• WORK INSTRUCTION:
Take down each entry exactly as written.

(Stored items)

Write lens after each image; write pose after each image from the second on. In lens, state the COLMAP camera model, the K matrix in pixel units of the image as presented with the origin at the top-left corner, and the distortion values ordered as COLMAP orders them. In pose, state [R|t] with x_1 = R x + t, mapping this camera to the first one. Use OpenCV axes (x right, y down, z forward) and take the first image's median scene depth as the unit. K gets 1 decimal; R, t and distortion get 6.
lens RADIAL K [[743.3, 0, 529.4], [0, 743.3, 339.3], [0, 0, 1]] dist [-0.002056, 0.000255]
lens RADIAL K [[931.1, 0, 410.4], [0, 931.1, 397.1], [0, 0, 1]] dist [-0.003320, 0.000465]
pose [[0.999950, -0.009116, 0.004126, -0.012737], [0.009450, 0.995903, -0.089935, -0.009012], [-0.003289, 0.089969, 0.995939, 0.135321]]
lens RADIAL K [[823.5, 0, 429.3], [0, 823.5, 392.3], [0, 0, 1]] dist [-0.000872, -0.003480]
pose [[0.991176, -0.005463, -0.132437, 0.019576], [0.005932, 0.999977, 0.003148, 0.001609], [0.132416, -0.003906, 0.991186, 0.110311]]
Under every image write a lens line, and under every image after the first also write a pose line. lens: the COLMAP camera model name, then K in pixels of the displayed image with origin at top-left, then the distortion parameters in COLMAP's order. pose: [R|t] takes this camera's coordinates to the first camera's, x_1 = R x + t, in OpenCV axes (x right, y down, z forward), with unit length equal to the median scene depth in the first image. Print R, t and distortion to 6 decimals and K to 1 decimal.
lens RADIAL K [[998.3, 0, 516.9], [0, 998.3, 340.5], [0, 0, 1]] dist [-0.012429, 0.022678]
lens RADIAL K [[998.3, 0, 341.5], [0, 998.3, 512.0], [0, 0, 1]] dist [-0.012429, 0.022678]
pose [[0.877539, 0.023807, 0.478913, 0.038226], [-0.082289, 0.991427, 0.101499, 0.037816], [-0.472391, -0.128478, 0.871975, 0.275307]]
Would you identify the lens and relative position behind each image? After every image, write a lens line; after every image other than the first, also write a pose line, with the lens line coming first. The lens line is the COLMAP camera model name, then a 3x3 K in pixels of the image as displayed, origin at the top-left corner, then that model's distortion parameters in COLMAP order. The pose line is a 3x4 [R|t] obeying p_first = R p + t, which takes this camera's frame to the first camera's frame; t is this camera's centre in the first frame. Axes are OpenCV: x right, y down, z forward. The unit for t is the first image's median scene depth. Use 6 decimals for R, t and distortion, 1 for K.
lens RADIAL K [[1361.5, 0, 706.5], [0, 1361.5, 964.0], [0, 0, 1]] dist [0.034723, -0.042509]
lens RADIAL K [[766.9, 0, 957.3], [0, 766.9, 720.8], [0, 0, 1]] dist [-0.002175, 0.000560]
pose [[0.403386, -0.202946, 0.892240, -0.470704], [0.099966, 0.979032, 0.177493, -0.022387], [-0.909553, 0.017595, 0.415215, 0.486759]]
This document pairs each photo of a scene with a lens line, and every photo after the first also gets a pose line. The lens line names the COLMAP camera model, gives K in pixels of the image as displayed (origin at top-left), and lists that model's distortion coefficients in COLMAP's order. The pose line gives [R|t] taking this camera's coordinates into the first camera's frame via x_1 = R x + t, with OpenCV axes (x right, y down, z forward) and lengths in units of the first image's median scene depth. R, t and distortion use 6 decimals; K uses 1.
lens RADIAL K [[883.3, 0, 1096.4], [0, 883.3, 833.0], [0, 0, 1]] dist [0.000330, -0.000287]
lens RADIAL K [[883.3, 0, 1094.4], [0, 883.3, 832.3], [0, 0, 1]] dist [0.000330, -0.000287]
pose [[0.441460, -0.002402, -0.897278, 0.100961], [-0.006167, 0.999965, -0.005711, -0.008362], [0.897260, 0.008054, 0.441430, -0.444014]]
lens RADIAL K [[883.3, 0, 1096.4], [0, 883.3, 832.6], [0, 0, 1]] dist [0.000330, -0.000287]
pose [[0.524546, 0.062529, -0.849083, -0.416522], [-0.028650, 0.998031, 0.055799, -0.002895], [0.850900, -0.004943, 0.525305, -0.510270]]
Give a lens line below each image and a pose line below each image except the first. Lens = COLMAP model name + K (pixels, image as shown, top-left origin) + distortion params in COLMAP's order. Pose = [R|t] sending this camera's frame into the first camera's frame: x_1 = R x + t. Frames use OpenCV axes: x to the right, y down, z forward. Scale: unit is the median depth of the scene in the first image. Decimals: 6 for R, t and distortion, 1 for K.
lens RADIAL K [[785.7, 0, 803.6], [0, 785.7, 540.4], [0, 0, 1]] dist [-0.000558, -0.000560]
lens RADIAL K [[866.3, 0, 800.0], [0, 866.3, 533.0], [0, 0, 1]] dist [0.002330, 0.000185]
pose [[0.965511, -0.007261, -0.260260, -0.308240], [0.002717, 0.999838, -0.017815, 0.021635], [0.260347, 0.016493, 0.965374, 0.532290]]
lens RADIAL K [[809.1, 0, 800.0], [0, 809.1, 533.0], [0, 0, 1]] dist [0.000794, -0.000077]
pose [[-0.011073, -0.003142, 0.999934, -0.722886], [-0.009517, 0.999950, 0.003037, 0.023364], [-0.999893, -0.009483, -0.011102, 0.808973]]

• SOLUTION:
Write lens after each image; write pose after each image from the second on. In lens, state the COLMAP camera model, the K matrix in pixel units of the image as presented with the origin at the top-left corner, and the distortion values ordered as COLMAP orders them. In pose, state [R|t] with x_1 = R x + t, mapping this camera to the first one. Use OpenCV axes (x right, y down, z forward) and take the first image's median scene depth as the unit. K gets 1 decimal; R, t and distortion get 6.
lens RADIAL K [[743.3, 0, 529.4], [0, 743.3, 339.3], [0, 0, 1]] dist [-0.002056, 0.000255]
lens RADIAL K [[931.1, 0, 410.4], [0, 931.1, 397.1], [0, 0, 1]] dist [-0.003320, 0.000465]
pose [[0.999950, -0.009116, 0.004126, -0.012737], [0.009450, 0.995903, -0.089935, -0.009012], [-0.003289, 0.089969, 0.995939, 0.135321]]
lens RADIAL K [[823.5, 0, 429.3], [0, 823.5, 392.3], [0, 0, 1]] dist [-0.000872, -0.003480]
pose [[0.991176, -0.005463, -0.132437, 0.019576], [0.005932, 0.999977, 0.003148, 0.001609], [0.132416, -0.003906, 0.991186, 0.110311]]
Under every image write a lens line, and under every image after the first also write a pose line. lens: the COLMAP camera model name, then K in pixels of the displayed image with origin at top-left, then the distortion parameters in COLMAP's order. pose: [R|t] takes this camera's coordinates to the first camera's, x_1 = R x + t, in OpenCV axes (x right, y down, z forward), with unit length equal to the median scene depth in the first image. Print R, t and distortion to 6 decimals and K to 1 decimal.
lens RADIAL K [[998.3, 0, 516.9], [0, 998.3, 340.5], [0, 0, 1]] dist [-0.012429, 0.022678]
lens RADIAL K [[998.3, 0, 341.5], [0, 998.3, 512.0], [0, 0, 1]] dist [-0.012429, 0.022678]
pose [[0.877539, 0.023807, 0.478913, 0.038226], [-0.082289, 0.991427, 0.101499, 0.037816], [-0.472391, -0.128478, 0.871975, 0.275307]]
Would you identify the lens and relative position behind each image? After every image, write a lens line; after every image other than the first, also write a pose line, with the lens line coming first. The lens line is the COLMAP camera model name, then a 3x3 K in pixels of the image as displayed, origin at the top-left corner, then that model's distortion parameters in COLMAP order. The pose line is a 3x4 [R|t] obeying p_first = R p + t, which takes this camera's frame to the first camera's frame; t is this camera's centre in the first frame. Axes are OpenCV: x right, y down, z forward. The unit for t is the first image's median scene depth. Use 6 decimals for R, t and distortion, 1 for K.
lens RADIAL K [[1361.5, 0, 706.5], [0, 1361.5, 964.0], [0, 0, 1]] dist [0.034723, -0.042509]
lens RADIAL K [[766.9, 0, 957.3], [0, 766.9, 720.8], [0, 0, 1]] dist [-0.002175, 0.000560]
pose [[0.403386, -0.202946, 0.892240, -0.470704], [0.099966, 0.979032, 0.177493, -0.022387], [-0.909553, 0.017595, 0.415215, 0.486759]]
This document pairs each photo of a scene with a lens line, and every photo after the first also gets a pose line. The lens line names the COLMAP camera model, gives K in pixels of the image as displayed (origin at top-left), and lists that model's distortion coefficients in COLMAP's order. The pose line gives [R|t] taking this camera's coordinates into the first camera's frame via x_1 = R x + t, with OpenCV axes (x right, y down, z forward) and lengths in units of the first image's median scene depth. R, t and distortion use 6 decimals; K uses 1.
lens RADIAL K [[883.3, 0, 1096.4], [0, 883.3, 833.0], [0, 0, 1]] dist [0.000330, -0.000287]
lens RADIAL K [[883.3, 0, 1094.4], [0, 883.3, 832.3], [0, 0, 1]] dist [0.000330, -0.000287]
pose [[0.441460, -0.002402, -0.897278, 0.100961], [-0.006167, 0.999965, -0.005711, -0.008362], [0.897260, 0.008054, 0.441430, -0.444014]]
lens RADIAL K [[883.3, 0, 1096.4], [0, 883.3, 832.6], [0, 0, 1]] dist [0.000330, -0.000287]
pose [[0.524546, 0.062529, -0.849083, -0.416522], [-0.028650, 0.998031, 0.055799, -0.002895], [0.850900, -0.004943, 0.525305, -0.510270]]
Give a lens line below each image and a pose line below each image except the first. Lens = COLMAP model name + K (pixels, image as shown, top-left origin) + distortion params in COLMAP's order. Pose = [R|t] sending this camera's frame into the first camera's frame: x_1 = R x + t. Frames use OpenCV axes: x to the right, y down, z forward. Scale: unit is the median depth of the scene in the first image. Decimals: 6 for R, t and distortion, 1 for K.
lens RADIAL K [[785.7, 0, 803.6], [0, 785.7, 540.4], [0, 0, 1]] dist [-0.000558, -0.000560]
lens RADIAL K [[866.3, 0, 800.0], [0, 866.3, 533.0], [0, 0, 1]] dist [0.002330, 0.000185]
pose [[0.965511, -0.007261, -0.260260, -0.308240], [0.002717, 0.999838, -0.017815, 0.021635], [0.260347, 0.016493, 0.965374, 0.532290]]
lens RADIAL K [[809.1, 0, 800.0], [0, 809.1, 533.0], [0, 0, 1]] dist [0.000794, -0.000077]
pose [[-0.011073, -0.003142, 0.999934, -0.722886], [-0.009517, 0.999950, 0.003037, 0.023364], [-0.999893, -0.009483, -0.011102, 0.808973]]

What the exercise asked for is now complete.